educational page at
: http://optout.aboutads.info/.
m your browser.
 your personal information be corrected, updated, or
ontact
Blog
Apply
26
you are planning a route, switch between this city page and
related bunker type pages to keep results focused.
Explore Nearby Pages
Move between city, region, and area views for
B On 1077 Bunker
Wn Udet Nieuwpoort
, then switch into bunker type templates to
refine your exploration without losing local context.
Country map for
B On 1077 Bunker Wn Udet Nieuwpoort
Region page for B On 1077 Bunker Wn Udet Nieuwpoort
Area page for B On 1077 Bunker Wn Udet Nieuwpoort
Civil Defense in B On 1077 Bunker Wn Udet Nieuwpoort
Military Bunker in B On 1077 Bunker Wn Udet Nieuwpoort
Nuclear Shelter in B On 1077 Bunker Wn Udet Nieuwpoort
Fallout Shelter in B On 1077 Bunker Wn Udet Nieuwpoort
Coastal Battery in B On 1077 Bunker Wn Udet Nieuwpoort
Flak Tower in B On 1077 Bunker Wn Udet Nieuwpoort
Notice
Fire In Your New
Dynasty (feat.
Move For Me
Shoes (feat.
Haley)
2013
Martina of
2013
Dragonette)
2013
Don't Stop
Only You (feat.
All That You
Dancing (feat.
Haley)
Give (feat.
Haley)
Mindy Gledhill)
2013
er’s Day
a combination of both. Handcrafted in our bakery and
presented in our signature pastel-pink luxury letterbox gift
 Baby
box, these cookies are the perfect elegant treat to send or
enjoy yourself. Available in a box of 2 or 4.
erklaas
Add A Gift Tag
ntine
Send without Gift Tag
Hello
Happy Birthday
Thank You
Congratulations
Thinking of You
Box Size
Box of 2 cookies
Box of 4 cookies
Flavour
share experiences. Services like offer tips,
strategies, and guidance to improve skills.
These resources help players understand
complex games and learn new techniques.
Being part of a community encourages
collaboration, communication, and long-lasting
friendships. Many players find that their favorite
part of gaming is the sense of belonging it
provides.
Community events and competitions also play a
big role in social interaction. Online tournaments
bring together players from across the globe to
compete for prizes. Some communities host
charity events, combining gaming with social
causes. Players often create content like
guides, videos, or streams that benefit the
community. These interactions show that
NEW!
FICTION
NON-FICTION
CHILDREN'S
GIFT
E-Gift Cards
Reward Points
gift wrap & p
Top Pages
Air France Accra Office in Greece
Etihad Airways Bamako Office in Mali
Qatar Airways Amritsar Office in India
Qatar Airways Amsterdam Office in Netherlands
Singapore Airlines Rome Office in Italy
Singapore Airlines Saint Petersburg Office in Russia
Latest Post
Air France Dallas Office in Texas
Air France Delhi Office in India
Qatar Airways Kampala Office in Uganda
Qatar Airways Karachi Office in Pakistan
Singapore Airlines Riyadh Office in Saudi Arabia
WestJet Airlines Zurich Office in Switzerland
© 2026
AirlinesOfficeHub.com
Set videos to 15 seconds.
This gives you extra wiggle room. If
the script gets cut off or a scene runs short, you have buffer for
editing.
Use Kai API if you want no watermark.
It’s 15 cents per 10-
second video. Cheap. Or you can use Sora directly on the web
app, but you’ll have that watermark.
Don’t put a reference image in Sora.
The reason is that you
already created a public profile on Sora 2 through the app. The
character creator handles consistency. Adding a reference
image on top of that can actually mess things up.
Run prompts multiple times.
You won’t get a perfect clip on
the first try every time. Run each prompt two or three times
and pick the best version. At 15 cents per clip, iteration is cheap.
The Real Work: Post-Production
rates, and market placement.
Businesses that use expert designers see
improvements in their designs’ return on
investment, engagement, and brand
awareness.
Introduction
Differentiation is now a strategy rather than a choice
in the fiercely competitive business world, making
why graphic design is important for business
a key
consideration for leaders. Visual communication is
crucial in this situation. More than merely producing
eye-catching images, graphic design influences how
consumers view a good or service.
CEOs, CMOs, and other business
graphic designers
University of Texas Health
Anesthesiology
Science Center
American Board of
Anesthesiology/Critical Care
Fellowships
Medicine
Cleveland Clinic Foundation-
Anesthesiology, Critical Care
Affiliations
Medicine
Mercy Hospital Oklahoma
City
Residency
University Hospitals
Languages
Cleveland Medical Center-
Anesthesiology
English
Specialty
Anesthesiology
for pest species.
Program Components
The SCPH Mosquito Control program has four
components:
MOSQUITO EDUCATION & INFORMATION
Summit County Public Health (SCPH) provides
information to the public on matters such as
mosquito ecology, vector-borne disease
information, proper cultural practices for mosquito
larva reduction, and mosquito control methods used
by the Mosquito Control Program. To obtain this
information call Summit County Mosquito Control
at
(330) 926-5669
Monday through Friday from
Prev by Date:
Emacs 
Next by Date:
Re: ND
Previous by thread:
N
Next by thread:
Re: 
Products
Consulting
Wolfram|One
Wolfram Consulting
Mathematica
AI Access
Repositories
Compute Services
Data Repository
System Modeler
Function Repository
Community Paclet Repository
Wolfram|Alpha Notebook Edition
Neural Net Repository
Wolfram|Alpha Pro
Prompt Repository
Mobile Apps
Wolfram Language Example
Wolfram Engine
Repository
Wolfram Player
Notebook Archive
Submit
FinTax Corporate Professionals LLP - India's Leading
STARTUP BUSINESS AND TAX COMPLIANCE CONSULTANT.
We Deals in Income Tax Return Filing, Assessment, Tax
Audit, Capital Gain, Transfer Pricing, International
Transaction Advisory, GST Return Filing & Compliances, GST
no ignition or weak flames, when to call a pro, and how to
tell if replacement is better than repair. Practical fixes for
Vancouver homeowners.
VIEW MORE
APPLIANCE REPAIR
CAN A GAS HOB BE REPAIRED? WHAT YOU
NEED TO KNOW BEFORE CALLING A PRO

★ ★ ★

→ WHAT THE EXERCISE ASKS
When the word "provides" occurs in a line above, list that line.

→ YOUR RESPONSE
provides.
Summit County Public Health (SCPH) provides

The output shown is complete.